◆ **Activity**:
From the records below, state how many lines include the word "OpenText", giving only that number.

◆ **Material for this task**:
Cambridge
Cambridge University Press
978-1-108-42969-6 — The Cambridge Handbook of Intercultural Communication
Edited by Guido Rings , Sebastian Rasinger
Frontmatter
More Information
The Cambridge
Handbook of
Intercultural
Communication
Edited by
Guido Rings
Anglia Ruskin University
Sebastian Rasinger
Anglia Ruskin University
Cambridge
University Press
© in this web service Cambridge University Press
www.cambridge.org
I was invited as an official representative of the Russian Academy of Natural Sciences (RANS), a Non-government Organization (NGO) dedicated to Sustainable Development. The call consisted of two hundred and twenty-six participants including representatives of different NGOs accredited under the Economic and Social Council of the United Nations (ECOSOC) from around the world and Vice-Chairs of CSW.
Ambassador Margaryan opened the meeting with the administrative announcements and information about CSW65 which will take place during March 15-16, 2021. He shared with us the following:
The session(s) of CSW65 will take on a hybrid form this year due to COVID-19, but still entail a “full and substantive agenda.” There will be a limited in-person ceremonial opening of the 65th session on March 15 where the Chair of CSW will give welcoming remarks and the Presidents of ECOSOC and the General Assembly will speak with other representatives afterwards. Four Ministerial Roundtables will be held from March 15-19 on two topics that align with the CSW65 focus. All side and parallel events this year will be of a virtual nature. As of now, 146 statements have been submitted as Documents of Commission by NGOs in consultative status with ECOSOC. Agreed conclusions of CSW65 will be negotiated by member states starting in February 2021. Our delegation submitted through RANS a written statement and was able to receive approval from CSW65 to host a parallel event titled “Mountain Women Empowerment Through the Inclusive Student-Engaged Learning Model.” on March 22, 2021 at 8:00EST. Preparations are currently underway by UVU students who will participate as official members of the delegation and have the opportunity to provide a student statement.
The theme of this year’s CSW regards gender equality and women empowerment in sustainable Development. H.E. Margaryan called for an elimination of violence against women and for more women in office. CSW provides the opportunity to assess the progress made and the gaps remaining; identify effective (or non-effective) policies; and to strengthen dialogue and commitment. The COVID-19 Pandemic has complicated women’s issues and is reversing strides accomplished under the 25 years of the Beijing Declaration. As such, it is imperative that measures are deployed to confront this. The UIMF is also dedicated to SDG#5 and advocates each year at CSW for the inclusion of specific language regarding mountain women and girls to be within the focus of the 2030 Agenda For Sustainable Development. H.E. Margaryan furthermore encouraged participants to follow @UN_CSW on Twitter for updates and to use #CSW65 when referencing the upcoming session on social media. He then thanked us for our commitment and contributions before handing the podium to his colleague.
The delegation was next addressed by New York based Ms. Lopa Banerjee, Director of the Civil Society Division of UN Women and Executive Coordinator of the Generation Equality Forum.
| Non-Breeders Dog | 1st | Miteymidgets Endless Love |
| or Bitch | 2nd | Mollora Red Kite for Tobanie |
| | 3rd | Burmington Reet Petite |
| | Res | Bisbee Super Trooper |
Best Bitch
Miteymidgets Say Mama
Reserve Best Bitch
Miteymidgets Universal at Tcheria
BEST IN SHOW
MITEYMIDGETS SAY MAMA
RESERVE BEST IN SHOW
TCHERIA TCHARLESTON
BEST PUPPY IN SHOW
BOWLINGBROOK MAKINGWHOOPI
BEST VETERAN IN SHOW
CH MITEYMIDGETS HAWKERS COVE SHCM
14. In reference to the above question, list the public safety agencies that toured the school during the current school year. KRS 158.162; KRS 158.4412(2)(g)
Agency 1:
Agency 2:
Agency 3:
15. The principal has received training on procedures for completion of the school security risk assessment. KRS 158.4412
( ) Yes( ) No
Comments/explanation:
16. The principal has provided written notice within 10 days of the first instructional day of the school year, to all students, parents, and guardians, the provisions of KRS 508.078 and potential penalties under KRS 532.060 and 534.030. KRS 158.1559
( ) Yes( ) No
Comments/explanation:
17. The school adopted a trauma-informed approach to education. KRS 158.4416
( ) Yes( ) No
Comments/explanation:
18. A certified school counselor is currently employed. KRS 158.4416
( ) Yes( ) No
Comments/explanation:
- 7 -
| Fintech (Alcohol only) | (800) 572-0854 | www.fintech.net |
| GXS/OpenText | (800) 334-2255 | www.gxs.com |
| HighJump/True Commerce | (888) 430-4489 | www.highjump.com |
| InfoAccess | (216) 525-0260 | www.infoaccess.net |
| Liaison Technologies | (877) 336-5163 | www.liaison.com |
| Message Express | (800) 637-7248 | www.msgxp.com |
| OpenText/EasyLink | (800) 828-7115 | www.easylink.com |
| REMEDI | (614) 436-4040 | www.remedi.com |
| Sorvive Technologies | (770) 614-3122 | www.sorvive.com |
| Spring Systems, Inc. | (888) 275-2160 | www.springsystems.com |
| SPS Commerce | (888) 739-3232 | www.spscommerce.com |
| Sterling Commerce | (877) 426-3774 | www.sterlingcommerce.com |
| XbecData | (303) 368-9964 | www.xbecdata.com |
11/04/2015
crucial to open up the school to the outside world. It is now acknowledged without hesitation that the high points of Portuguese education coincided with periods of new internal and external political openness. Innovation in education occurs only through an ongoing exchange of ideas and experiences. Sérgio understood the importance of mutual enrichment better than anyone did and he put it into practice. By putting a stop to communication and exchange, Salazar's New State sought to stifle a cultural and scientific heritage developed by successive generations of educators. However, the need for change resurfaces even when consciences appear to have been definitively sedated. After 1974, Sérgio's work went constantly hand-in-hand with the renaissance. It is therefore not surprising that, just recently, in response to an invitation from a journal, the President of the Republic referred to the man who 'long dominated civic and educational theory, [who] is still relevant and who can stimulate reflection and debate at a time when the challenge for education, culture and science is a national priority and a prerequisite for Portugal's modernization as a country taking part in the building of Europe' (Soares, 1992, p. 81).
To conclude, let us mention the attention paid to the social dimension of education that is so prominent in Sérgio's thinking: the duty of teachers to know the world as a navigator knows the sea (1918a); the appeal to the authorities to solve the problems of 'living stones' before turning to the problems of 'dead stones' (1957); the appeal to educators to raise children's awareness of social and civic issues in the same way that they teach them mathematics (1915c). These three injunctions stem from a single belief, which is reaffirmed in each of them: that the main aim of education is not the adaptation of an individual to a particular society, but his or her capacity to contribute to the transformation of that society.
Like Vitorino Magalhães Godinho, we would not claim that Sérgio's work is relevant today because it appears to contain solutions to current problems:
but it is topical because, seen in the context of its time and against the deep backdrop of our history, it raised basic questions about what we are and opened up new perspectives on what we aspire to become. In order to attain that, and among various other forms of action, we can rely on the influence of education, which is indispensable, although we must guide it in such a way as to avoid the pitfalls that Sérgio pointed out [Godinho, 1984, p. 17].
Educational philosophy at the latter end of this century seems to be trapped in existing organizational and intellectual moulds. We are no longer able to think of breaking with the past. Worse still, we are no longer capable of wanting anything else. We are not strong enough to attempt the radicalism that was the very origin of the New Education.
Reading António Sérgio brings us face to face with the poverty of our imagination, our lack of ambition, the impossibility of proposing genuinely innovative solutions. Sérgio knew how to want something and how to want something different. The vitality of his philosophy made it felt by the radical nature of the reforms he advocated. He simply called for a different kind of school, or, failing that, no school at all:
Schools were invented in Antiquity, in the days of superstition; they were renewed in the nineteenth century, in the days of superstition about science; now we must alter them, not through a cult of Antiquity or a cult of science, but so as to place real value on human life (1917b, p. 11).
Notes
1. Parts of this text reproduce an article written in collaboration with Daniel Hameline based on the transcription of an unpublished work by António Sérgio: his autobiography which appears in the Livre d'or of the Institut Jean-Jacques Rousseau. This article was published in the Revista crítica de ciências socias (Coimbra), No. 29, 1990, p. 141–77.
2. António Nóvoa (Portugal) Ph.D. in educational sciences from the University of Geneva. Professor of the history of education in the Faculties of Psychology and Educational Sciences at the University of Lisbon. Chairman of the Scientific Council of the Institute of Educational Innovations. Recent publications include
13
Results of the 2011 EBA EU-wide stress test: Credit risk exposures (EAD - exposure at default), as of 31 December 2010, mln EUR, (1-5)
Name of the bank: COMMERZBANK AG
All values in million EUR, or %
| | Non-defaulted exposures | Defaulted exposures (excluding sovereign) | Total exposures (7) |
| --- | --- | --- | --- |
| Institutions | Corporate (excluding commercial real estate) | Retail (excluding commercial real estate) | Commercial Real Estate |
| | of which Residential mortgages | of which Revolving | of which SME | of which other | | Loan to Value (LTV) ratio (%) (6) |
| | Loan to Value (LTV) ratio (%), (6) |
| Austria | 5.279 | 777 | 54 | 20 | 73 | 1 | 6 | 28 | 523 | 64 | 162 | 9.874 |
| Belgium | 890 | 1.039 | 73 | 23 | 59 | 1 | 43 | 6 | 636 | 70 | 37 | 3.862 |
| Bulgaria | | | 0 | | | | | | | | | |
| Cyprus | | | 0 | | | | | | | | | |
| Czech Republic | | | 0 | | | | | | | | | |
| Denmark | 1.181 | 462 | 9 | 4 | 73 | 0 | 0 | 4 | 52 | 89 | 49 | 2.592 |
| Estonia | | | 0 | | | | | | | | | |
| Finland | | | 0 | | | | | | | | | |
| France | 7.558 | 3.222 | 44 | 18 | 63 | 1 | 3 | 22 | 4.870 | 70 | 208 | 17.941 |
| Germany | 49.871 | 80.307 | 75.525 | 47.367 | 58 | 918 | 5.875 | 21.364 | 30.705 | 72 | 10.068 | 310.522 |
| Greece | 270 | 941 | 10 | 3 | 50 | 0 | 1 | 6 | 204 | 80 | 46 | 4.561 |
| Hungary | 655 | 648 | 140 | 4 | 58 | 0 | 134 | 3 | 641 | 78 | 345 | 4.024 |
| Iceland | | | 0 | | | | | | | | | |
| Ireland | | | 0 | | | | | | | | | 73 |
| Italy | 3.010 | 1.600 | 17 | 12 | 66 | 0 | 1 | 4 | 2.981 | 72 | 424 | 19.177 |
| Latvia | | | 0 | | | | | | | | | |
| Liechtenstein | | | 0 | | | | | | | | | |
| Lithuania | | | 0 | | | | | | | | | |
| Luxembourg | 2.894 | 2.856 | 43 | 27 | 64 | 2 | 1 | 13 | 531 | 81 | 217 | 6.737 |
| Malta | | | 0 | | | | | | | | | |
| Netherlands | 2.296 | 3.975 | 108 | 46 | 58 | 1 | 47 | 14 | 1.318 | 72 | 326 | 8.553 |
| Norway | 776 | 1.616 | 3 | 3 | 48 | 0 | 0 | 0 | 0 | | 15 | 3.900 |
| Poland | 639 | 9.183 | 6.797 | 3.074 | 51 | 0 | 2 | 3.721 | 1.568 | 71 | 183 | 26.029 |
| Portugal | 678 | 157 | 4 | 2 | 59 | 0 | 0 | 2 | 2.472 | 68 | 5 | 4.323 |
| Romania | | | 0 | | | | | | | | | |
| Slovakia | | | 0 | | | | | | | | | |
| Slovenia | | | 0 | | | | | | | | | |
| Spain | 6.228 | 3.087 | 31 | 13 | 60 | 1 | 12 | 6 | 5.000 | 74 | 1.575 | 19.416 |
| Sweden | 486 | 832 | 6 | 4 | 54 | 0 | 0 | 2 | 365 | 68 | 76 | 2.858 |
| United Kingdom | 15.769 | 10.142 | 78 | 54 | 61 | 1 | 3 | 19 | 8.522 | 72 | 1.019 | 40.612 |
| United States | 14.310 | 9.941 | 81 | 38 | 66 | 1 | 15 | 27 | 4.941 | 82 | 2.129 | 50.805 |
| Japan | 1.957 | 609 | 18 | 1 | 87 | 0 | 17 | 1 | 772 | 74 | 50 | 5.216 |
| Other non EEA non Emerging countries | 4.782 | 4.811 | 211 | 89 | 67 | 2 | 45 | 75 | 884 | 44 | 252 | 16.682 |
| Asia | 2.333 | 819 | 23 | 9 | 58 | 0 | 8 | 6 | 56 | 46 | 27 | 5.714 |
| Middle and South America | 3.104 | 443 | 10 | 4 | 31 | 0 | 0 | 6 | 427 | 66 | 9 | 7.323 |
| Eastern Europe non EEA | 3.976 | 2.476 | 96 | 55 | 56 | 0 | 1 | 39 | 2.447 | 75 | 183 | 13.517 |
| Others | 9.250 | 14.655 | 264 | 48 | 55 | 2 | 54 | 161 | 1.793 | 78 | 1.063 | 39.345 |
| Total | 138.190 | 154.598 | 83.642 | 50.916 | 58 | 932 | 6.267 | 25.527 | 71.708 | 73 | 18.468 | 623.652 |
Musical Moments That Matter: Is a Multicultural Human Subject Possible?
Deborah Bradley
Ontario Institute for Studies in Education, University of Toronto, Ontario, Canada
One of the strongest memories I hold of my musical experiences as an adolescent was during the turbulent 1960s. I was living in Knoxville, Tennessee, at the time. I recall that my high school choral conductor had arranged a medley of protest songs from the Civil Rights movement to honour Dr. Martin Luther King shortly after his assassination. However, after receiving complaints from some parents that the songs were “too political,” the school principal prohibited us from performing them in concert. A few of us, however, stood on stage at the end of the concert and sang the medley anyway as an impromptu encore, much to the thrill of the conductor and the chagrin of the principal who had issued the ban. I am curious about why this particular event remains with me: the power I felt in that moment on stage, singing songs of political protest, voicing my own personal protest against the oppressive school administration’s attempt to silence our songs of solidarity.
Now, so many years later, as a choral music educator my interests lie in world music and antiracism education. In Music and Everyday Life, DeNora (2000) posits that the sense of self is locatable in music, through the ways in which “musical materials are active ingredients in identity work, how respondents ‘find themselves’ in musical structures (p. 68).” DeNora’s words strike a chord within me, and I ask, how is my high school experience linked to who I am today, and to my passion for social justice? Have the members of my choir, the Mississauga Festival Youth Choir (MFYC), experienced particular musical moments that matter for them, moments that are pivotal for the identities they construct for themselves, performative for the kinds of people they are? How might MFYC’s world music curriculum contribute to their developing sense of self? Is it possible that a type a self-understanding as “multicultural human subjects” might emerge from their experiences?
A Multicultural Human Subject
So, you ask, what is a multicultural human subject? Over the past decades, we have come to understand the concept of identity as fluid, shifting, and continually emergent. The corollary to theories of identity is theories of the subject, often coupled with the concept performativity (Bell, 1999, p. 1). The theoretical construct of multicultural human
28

◆ **Exercise output**:
2